Depending on the target gene, the repressor protein complexes assembled may show different components. The repression of the Map4 and MAD1 genes [93, 95], for example, is carried out by a complex including p53, HDACs and the corepressor mSin3a, which was shown to mediate the interaction between p53 and HDAC [92]. mSin3A also plays a pivotal role in the p53-dependent repression of other genes like AFP [26] and c-myc [87]. Ho et al. [87] observed that p53-induced G1-arrest is dependent on functional c-myc repression and this regulation is sensitive to the HDAC-inhibitor trichostatin A (TSA). Accordingly, the corepressor mSin3a is recruited on the c-myc promoter possibly for mediating the interaction with HDACs. In conclusion the repressor complexes which control chromatin structure of repressed target genes contain different components depending on the gene to be silenced. p53 is often directly associated with the promoter but may also be bound indirectly through interactions with other promoter-binding proteins.

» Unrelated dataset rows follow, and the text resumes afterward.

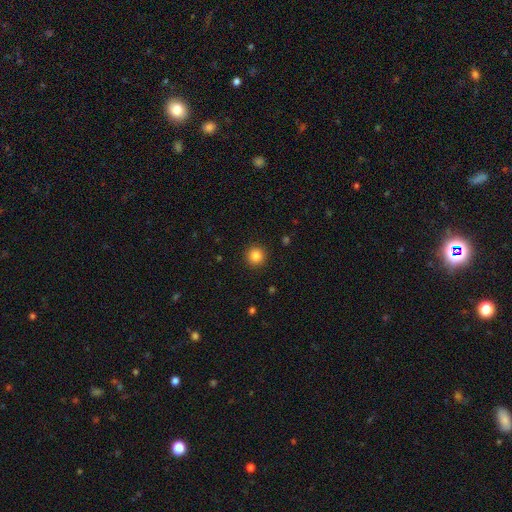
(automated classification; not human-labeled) Morphology: type=smooth (85%); roundness=round (95%); merging=none (92%).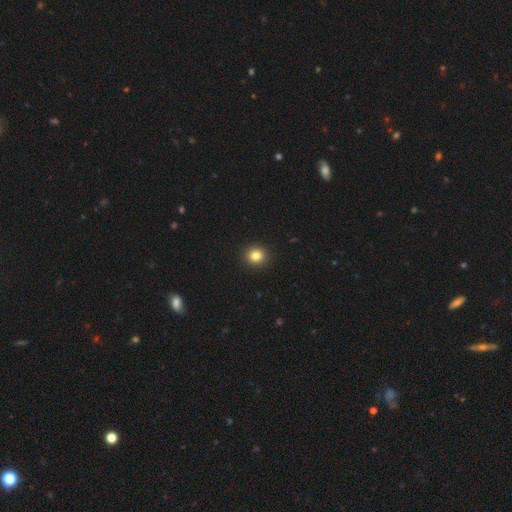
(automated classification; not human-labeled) The model was most divided on "smooth or featured": smooth: 83%, star or artifact: 11%, featured or disk: 6%. More confident: merging — none (93%); how rounded — round (89%).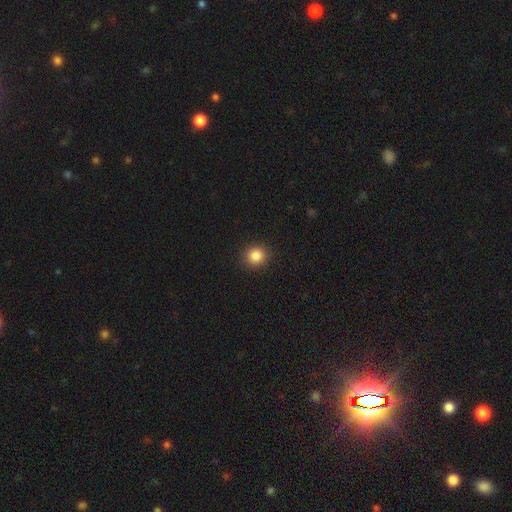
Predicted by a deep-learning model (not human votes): Smooth or featured? Predicted: smooth (p=0.86). How rounded? Predicted: round (p=0.84). Merging? Predicted: none (p=0.91).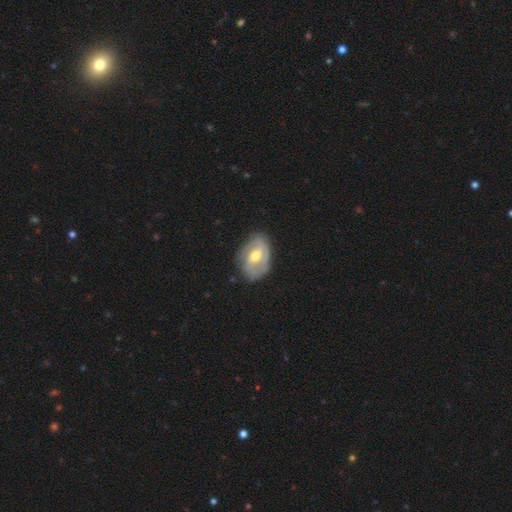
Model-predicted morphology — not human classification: Smooth or featured: featured or disk — 68% (smooth — 26%)
Edge-on disk: no — 95% (yes — 5%)
Bar: weak — 45% (no — 32%)
Spiral arms: yes — 69% (no — 31%)
Bulge size: moderate — 72% (small — 21%)
Merging: none — 68% (minor disturbance — 23%)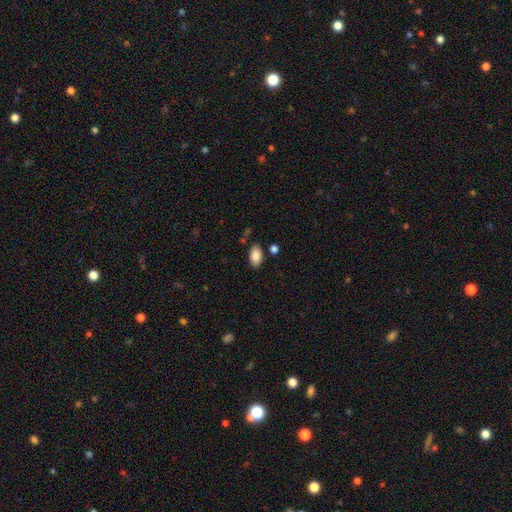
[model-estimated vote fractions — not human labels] Morphology: type=smooth (88%); roundness=in between (93%); merging=none (81%).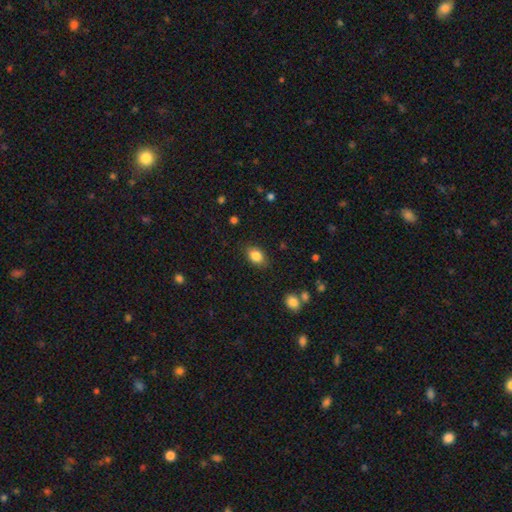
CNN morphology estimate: type=smooth (85%); roundness=in between (76%); merging=none (83%).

4. Indirect Repression through Regulation of Other Target Genes

For indirect repression, p53 binding to the promoter or to cofactors is not required (Figure 5). Indeed, p53 regulates expression of numerous transcription factors like TCF4 [97], ATF3 [98] or c-fos [99], and changes in their expression influence transcription of their target genes, too (Figure 5, panel I). One example of indirect p53-dependent repression is the regulation of the Cyclin D1 gene by crosstalk with the NF- B pathway [100]. A NF- B p52/Bcl3-complex controls expression from the Cyclin D1 gene and p53 inhibits expression of the Bcl-3 coactivator unit. Interestingly, the p52-subunit was required for Cyclin D1 repression, suggesting that it acts as a repressor when Bcl-3 is absent. The p52-subunit is able to recruit HDAC1 to the Cyclin D1 promoter and interactions of these proteins increase significantly after p53 induction [100]. So, this repression mechanism ultimately culminates in changes in chromatin structure which leads to transcriptional repression.

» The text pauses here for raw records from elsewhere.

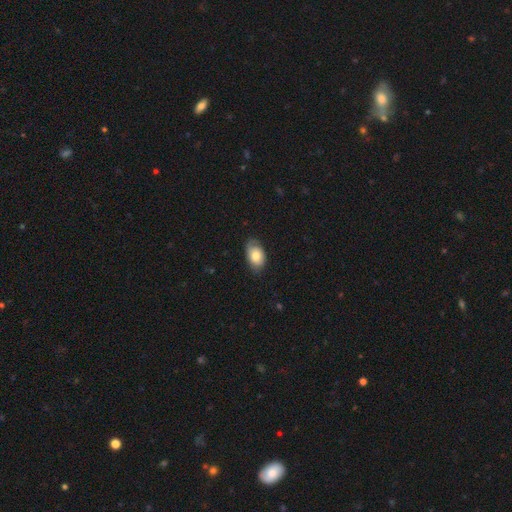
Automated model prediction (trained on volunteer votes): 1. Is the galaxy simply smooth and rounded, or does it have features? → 74% smooth, 19% featured or disk, 7% star or artifact.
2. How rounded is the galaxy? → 90% in between, 8% round, 1% cigar-shaped.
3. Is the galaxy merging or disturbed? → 70% none, 24% minor disturbance, 5% major disturbance, 1% merger.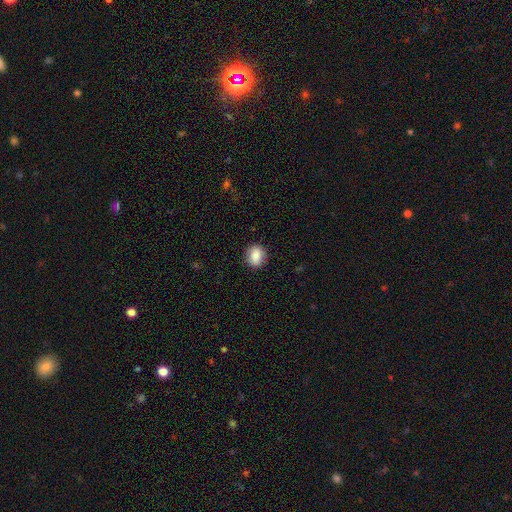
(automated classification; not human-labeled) smooth_or_featured: smooth (p=0.85) [alt: star or artifact p=0.08]
how_rounded: round (p=0.59) [alt: in between p=0.40]
merging: none (p=0.86) [alt: minor disturbance p=0.10]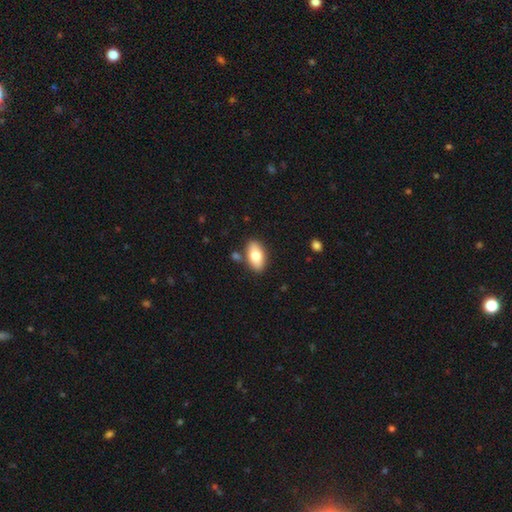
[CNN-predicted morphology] Smooth or featured: smooth — 77% (featured or disk — 17%)
How rounded: in between — 92% (round — 4%)
Merging: none — 83% (minor disturbance — 10%)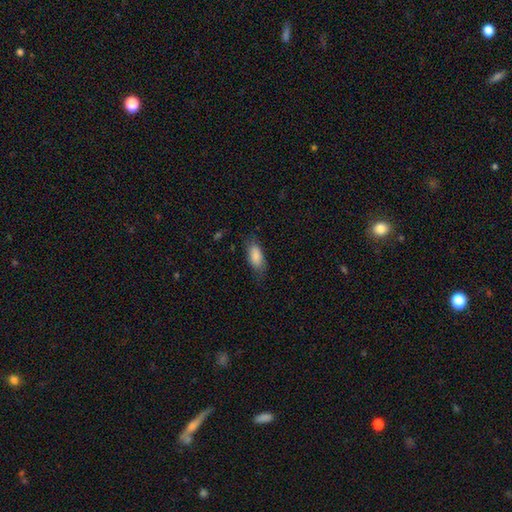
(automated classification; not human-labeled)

Special importance to gene repression by p53 has the target gene p21CIP1. This CDK inhibitor protein has been implicated in the repression mechanism of several genes like CHK1 [101], survivin [36, 39], topoisomerase IIα [102, 103], Cyclin B1 [36, 103105], Cyclin A2 [36, 103], Cdc2 [36, 103, 104], Cdc25A [106, 107], Cdc25C [36], hTERT [108], PLK1 [109], Rad51 [103], the MCM genes [110] and BRCA1 [36]. The p21CIP1 protein was shown to inhibit several CDKs which are essential for cell-cycle progression. Usually, the retinoblastoma protein gets hyperphosphorylated by CDKs in G1/S-Phase of the cell-cycle which leads to release of bound E2F transcription factor complexes mediating transcriptional regulation of numerous genes during the cell-cycle. p21CIP1 causes decreased CDK-activity leading to hypophosphorylated Rb which in turn remains complexed with E2F [111, 112] (Figure 5, panel II). Expression of E2F-dependent genes is therefore decreased as a consequence of p21CIP1 expression. When p21CIP1 is involved in the molecular mechanism, p53-dependent repression at the promoter level should depend on E2F-binding sites, which in fact was demonstrated for survivin [39], hTERT [108], Cdc2 [103, 104, 113], Cyclin A [114] and also suggested for Cyclin B1 [103, 104].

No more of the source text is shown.